News:

Looted by Nazis, returned, now on sale

1998
1970
1945
The Guardian 23 February 2007
Dan Glaister

A collection of old master paintings once owned by the Nazi leader Hermann Göring is to go on auction, just a year after it was returned to the heirs of its original owner. The sale of around 170 paintings is the latest case of art looted by the Nazis being returned to its original owners and promptly being put up for sale.

Last summer a portrait by Gustav Klimt that had been returned by the Austrian government to the family of its former owner became the most expensive painting ever when it was auctioned for $135m (£69m).

The collection of Jacques Goudstikker will go on sale in the spring at Christie's, the auction house that sold the Klimt painting. The works, including a notable landscape by Salomon van Ruysdael, are expected to raise $22m-$35m.

"Jacques Goudstikker was an extraordinary dealer who had wide-ranging and fascinating taste," said Nicholas Hall, a director of Christie's old master paintings department in New York. "This is arguably the most important collection of old master pictures ever restituted."

Marei von Saher, the widow of the late collector's only son, said a large part of the collection, which originally numbered 1,400 paintings, would be seen in a touring exhibition. "The Dutch government's return of these pictures was an historic event for us and for all families whose possessions were stolen during the Holocaust era," she said. "Although we must part with some beautiful paintings, we are fortunate to be able to keep many of them for our private collection and exhibit those works publicly in the United States and abroad to tell the powerful story of Jacques Goudstikker and his collection."

Goudstikker fled the Netherlands in 1940 as the Nazis advanced, leaving his collection behind. He died at sea during his escape, falling through a hatch on a ship and breaking his neck.

Within days of his departure, Göring appeared at the Goudstikker gallery and, under threat of confiscation, bought the collection for the token price of 2m Dutch gilders.

After the war a large part of the collection was recovered and handed over to the Dutch government, which placed the pieces in its national collections, over the objections of Goudstikker's heirs.
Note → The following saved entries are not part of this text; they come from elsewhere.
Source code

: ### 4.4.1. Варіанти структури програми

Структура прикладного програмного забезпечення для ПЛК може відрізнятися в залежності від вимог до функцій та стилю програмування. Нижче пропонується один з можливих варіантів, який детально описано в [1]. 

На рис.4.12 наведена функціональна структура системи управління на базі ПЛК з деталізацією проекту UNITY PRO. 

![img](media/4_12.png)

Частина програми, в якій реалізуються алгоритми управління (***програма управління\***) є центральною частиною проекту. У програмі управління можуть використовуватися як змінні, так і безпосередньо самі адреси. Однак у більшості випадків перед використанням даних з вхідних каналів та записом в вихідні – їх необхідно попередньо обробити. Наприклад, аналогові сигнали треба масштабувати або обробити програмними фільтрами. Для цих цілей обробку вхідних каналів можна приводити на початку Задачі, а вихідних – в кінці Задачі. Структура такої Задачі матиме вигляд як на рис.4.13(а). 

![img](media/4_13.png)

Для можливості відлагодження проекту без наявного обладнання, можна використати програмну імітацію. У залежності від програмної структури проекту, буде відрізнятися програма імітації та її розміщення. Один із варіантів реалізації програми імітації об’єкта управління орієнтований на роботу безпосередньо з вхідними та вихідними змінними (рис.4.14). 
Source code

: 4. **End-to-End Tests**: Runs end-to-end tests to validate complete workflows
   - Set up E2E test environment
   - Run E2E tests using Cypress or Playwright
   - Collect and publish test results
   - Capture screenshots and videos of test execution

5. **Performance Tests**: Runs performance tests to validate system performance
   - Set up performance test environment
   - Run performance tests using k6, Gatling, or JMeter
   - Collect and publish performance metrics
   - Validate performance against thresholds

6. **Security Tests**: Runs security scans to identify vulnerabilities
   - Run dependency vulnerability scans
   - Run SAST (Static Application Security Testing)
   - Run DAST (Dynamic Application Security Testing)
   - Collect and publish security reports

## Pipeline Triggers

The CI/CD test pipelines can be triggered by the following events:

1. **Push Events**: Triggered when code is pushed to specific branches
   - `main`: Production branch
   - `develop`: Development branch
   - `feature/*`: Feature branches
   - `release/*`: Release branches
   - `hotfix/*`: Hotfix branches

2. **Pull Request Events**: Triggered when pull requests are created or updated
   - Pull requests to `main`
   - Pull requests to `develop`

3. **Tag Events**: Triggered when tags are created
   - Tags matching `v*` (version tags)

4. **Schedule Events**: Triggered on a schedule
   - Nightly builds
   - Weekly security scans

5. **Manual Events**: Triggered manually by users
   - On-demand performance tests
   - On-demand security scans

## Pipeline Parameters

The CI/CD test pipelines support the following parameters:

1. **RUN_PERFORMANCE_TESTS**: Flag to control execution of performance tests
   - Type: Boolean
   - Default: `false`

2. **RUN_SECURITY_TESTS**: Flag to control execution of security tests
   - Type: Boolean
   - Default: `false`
A lengthy legal battle was resolved last year when the Dutch government declared that 202 paintings should be handed back to the family.

The ruling prompted criticisms, with the director of one museum which handed over 30 works calling it a "serious haemorrhage of Dutch cultural heritage".

The decision to sell part of the collection also seems likely to raise concerns in the country, where one commentator described restitution as a lucrative business for "an industry of lawyers, advisers and art dealers".

Lawrence Kaye, a lawyer for Ms Von Saher in New York, said: "This property belonged to all these people. It was stolen by the Nazis. It's not their fault it was stolen from them. Why shouldn't she be permitted to sell her art?" He pointed to the costs incurred by the family in tracing the paintings and in taking its case through the Dutch courts for 10 years.

The sale of the Goudstikker collection will take place over three auctions, starting in New York in April.